*** Opening Dataset content ***
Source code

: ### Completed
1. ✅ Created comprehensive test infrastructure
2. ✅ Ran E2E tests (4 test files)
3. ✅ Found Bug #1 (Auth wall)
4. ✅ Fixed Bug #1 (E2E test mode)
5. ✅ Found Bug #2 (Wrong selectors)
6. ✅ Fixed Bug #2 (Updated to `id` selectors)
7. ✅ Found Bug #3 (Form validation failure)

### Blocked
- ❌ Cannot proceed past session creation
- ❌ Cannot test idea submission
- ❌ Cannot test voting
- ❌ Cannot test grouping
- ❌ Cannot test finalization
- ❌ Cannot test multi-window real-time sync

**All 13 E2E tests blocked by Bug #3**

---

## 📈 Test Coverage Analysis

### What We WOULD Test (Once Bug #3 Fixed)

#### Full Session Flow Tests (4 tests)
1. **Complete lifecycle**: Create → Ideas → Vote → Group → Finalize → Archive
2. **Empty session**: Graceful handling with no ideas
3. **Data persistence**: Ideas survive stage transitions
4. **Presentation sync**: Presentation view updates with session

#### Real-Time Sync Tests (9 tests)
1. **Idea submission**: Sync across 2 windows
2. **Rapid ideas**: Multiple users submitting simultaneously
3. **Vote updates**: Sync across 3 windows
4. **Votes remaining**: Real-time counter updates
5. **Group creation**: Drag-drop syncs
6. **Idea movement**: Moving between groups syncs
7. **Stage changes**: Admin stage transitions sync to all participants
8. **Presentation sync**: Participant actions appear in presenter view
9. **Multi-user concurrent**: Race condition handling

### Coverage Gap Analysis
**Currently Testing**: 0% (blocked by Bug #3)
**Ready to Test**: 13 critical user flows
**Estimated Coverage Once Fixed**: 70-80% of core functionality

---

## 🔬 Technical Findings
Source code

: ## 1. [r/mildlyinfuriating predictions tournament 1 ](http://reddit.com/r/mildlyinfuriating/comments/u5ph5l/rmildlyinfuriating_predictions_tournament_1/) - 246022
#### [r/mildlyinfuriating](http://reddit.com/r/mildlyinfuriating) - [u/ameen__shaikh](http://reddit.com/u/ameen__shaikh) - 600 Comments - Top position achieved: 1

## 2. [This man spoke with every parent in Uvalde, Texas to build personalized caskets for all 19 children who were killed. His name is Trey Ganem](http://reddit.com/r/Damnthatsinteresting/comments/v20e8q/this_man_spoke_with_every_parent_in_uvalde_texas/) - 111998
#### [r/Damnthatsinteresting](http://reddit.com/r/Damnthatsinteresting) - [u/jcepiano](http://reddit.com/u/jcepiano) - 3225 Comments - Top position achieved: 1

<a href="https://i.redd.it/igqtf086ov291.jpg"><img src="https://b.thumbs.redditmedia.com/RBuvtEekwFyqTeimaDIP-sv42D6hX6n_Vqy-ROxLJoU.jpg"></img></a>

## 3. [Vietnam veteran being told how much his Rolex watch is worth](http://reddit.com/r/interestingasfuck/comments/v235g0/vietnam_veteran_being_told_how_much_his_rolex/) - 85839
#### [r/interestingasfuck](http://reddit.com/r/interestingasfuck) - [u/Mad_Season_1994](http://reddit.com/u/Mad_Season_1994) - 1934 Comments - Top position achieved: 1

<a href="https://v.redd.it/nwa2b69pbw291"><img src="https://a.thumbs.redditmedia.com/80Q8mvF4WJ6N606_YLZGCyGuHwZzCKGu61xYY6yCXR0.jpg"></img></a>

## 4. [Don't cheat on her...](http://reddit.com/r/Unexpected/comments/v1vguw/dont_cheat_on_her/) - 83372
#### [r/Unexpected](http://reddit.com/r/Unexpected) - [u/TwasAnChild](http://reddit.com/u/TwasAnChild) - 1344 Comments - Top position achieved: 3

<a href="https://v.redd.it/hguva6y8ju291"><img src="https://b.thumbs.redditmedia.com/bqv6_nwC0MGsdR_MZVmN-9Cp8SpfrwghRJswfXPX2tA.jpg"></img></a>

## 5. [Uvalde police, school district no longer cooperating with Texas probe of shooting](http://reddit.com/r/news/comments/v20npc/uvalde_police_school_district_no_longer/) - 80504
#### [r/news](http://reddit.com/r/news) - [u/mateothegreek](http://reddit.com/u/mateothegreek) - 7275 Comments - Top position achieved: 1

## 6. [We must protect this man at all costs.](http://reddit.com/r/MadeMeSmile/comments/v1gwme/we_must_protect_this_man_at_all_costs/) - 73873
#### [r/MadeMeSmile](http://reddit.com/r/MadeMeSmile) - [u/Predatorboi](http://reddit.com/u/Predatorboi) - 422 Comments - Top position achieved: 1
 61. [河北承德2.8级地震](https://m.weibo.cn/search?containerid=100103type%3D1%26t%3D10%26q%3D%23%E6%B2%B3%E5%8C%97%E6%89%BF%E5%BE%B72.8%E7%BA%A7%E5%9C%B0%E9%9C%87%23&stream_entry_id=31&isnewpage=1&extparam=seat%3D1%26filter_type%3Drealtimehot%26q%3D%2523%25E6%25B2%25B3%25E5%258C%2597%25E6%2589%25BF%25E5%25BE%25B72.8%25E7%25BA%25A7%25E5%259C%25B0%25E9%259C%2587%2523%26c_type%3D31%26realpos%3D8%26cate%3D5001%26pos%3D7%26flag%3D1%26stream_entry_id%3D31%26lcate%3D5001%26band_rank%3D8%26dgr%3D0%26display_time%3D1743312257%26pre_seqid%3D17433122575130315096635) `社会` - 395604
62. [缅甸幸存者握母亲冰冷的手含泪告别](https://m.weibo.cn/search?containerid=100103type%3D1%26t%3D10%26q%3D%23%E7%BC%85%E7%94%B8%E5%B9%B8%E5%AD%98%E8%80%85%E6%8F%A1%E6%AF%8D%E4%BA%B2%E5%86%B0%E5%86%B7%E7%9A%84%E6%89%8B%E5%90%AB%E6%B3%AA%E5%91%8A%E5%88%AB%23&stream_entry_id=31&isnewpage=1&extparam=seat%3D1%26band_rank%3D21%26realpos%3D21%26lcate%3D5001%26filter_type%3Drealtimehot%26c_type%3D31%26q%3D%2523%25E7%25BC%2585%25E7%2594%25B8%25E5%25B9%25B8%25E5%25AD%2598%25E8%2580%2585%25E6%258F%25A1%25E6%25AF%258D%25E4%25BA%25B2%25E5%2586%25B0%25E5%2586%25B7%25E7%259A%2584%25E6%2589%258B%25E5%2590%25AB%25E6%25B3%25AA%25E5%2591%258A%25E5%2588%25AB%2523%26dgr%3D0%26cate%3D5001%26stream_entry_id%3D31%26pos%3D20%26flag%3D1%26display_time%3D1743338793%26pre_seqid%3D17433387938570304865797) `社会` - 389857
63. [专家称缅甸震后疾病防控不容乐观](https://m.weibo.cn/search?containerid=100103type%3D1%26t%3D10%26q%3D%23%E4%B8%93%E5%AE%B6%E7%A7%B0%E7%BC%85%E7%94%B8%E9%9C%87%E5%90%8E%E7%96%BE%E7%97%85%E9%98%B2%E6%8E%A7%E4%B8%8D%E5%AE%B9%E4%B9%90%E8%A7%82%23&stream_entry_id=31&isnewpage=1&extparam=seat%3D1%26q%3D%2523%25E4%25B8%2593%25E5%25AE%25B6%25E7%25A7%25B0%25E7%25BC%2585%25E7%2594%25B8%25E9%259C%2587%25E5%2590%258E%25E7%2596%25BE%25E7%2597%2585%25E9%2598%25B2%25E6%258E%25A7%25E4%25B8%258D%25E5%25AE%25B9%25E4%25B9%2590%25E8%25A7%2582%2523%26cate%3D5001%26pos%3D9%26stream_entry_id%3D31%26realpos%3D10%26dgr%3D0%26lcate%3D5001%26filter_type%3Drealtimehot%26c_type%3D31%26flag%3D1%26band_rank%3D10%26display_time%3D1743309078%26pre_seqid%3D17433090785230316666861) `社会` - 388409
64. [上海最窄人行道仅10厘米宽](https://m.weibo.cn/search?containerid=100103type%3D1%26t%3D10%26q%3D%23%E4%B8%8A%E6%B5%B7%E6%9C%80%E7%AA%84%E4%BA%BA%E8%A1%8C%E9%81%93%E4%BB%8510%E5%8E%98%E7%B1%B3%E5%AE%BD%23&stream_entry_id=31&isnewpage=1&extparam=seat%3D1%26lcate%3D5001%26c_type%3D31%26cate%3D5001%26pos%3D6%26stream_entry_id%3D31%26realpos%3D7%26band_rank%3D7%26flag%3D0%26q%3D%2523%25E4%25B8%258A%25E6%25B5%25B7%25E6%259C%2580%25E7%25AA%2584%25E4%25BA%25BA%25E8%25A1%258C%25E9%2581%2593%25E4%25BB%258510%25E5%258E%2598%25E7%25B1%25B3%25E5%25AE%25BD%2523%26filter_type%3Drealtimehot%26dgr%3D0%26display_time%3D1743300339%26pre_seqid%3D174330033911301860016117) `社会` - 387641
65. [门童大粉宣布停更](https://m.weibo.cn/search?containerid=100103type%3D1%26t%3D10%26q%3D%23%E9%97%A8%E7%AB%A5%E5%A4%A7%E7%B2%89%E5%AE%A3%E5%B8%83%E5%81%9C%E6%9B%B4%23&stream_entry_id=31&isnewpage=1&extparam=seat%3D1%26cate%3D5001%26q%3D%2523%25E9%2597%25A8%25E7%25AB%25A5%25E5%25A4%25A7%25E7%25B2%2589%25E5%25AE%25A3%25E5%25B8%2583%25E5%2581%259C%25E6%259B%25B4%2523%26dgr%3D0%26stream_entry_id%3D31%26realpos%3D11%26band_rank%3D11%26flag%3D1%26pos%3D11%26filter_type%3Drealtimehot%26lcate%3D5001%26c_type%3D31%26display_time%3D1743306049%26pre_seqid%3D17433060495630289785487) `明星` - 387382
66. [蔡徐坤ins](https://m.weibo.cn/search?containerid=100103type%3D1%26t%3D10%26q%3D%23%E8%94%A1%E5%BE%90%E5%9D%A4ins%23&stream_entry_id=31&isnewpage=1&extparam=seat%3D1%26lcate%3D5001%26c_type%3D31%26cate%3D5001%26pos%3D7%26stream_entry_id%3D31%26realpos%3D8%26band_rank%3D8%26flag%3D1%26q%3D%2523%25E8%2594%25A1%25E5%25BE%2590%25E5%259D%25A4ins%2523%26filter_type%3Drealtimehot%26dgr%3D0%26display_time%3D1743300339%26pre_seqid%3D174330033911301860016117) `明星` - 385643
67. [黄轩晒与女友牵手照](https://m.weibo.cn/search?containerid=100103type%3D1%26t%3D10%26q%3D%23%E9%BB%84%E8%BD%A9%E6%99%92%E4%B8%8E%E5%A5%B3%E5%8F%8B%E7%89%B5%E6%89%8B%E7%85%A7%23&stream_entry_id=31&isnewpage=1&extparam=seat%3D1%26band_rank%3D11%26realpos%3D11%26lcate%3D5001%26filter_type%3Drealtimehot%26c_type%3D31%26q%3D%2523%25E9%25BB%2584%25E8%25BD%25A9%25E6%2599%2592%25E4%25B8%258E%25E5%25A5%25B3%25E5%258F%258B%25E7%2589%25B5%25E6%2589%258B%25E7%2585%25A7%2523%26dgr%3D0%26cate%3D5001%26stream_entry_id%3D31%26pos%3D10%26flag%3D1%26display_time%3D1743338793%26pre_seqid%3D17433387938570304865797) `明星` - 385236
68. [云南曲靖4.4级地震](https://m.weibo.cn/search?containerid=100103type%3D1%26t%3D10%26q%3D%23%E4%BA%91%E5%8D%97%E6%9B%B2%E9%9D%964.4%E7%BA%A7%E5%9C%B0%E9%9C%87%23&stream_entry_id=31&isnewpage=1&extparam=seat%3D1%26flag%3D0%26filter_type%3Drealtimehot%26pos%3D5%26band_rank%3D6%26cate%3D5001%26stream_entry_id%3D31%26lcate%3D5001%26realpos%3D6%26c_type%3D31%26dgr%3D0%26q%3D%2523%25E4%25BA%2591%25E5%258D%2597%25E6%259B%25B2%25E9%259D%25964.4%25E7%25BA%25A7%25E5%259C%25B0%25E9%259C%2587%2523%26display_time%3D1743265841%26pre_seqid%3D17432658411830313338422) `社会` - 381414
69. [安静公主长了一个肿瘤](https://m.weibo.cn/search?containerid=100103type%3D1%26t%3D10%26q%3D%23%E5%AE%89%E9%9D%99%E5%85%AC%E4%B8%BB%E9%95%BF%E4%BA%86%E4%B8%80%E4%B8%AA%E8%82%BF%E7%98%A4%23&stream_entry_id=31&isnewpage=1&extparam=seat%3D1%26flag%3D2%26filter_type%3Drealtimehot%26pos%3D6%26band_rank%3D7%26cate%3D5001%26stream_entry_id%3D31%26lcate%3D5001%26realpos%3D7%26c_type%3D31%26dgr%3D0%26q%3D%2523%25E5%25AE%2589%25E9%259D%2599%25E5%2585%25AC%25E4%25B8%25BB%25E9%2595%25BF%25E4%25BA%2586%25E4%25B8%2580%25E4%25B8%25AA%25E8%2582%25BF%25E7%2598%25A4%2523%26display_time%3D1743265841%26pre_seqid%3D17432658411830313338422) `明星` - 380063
*** Closing Dataset content ***
Select all lines with the word "interestingasfuck" from the entries above.

## 3. [Vietnam veteran being told how much his Rolex watch is worth](http://reddit.com/r/interestingasfuck/comments/v235g0/vietnam_veteran_being_told_how_much_his_rolex/) - 85839
#### [r/interestingasfuck](http://reddit.com/r/interestingasfuck) - [u/Mad_Season_1994](http://reddit.com/u/Mad_Season_1994) - 1934 Comments - Top position achieved: 1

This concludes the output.